In the U.S., biologics are protected from competition with lower-cost biosimilars for 12 years from the time the Food & Drug Administration approves them for marketing. A four-year period of “data protection” prevents biosimilar makers from relying on the innovator’s clinical trial data to secure regulatory approval, while the remaining eight years provide market exclusivity.
U.S. drug manufacturers, who have set their sights on emerging markets abroad, hoped the TPP agreement would require 12 years of market protections for biologics. But other nations have adopted a wide range of approaches. Australia, New Zealand, Singapore, and Chile offer five years of protection, Japan and Canada eight years, and several TPP countries—Mexico, Peru, Vietnam, Malaysia and Brunei—have no protection.
Consequently, U.S. negotiators faced stiff opposition and ultimately agreed to a compromise on the length of market exclusivity for biologics. The deal allows the U.S. to keep its current 12-year standard. Each of the other TPP countries can choose to adopt a protection period of at least five years but no more than eight years.
Australia, which led the charge against the U.S. position in the negotiations, was unwilling to offer more than five years of protection for biologic medicines. A longer term would increase the cost of Australia’s government-subsidized medical program.
The outcome on biologics protection in TPP greatly disappointed U.S. drug manufacturers. They argue that it costs nearly $1.2 billion to develop a biologic and between 12.9 and 16.2 years to recoup this investment.
“We have serious concerns that the regulatory data protection period for biologics in the TPP falls far short of what is necessary to continue the cycle of innovation that will lead to the breakthrough medicines of the future,” says Stephen J. Ubl, chief executive officer of the Pharmaceutical Research & Manufacturers of America, which represents brand-name drug companies. The 12-year U.S. model, Ubl says, “should have been the standard set in the TPP in order for the agreement to foster more cures and treatments for patients around the world.”
The refusal of other TPP countries to agree to a similar length of IP protection for biologics is “remarkably short-sighted,” says James C. Greenwood, CEO of the Biotechnology Innovation Organization, an industry trade association. “It has the potential to chill global investment and slow development of new breakthrough treatments for suffering patients.”
In contrast to industry, humanitarian organizations and consumer advocates warn the pact will harm public health in poorer countries by delaying patients’ access to affordable biosimilars.
“TPP will go down in history as the worst trade agreement for access to medicines in developing countries, which will be forced to change their laws to incorporate abusive intellectual property protections for pharmaceutical companies,” says Judit Rius Sanjuan, U.S. manager and legal policy adviser to Doctors Without Borders
Burcu Kilic, policy director for Public Citizen’s global access to medicines program, says the “monopolistic pharmaceutical industry has won a lot with the TPP, at the expense of people’s health. They should stop crying crocodile tears.”

* _EXTRACTED INFORMATION_
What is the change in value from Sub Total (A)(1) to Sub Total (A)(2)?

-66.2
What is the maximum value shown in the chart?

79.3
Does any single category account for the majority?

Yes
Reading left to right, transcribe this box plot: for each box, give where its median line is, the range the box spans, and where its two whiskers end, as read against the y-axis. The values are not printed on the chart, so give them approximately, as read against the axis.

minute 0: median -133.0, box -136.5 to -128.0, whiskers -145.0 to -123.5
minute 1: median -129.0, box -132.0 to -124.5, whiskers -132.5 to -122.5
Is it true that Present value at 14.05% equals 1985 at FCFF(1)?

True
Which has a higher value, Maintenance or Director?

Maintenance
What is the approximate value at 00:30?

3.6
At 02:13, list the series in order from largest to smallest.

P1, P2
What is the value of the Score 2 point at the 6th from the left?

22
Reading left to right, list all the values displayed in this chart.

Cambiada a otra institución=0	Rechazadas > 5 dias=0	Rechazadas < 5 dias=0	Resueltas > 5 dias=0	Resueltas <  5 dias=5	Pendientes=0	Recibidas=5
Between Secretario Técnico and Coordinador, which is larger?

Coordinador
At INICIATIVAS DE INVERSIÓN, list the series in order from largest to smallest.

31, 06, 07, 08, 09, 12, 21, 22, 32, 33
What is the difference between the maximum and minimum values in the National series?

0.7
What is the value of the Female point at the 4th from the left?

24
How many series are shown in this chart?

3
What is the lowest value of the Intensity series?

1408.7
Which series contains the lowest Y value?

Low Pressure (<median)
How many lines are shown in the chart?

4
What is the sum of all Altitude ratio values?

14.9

* _EXERCISES TO COMPLETE_
(1) In the passage on biologics protection in the TPP, why would Australia not offer more than five years of protection for biologic medicines?
(2) Resume the passage on biologics protection in the TPP from its last sentence.

* _SET OF ANSWERS_
(1) A longer protection term would raise the cost of Australia's government-subsidized medical program.

(2)
Whether the current GOP-controlled Congress will agree to the trade deal is far from certain. Republican leaders, who have supported free trade agreements in the past, are lukewarm at best toward TPP.
Neither Speaker of the House Paul D. Ryan (R-Wis.) nor Senate Majority Leader Mitch McConnell (R-Ken.) has endorsed the pact. And both say that complaints about the agreement will have to be addressed.
In addition, Sen. Orrin G. Hatch (R-Utah), who chairs the Senate committee that oversees trade, has vowed to oppose the TPP agreement for failing to grant biologic drugmakers an adequate shield from generic competition. “Unfortunately, I am afraid this deal appears to fall woefully short,” Hatch says.
He has gone so far as to call for the agreement to be renegotiated. “The alternative to renegotiation may very well be no TPP at all,” Hatch declares.
There is also opposition from congressional Democrats. In addition to concerns over TPP’s worker rights protections and provisions that allow foreign companies to sue a government over environmental regulations that impinge on their profits, some Democrats contend the pact will drive up global drug costs. TPP’s chapter on intellectual property “confirms some of the worst fears of health care advocates,” says Rep. Rosa DeLauro (D-Conn.). “You can freeze cheaper generic drugs out of the market.”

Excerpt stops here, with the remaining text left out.